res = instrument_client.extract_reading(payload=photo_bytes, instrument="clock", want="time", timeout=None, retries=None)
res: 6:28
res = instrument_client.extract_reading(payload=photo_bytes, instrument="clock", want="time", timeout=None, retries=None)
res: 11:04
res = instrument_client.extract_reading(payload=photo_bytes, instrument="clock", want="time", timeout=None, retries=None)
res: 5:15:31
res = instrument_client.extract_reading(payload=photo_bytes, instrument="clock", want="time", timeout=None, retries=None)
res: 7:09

▸ Work instructions
Rename "photo_bytes" to "image_bytes" throughout the records above and give every line again, with nothing else changed.

▸ Output of the exercise
res = instrument_client.extract_reading(payload=image_bytes, instrument="clock", want="time", timeout=None, retries=None)
res: 6:28
res = instrument_client.extract_reading(payload=image_bytes, instrument="clock", want="time", timeout=None, retries=None)
res: 11:04
res = instrument_client.extract_reading(payload=image_bytes, instrument="clock", want="time", timeout=None, retries=None)
res: 5:15:31
res = instrument_client.extract_reading(payload=image_bytes, instrument="clock", want="time", timeout=None, retries=None)
res: 7:09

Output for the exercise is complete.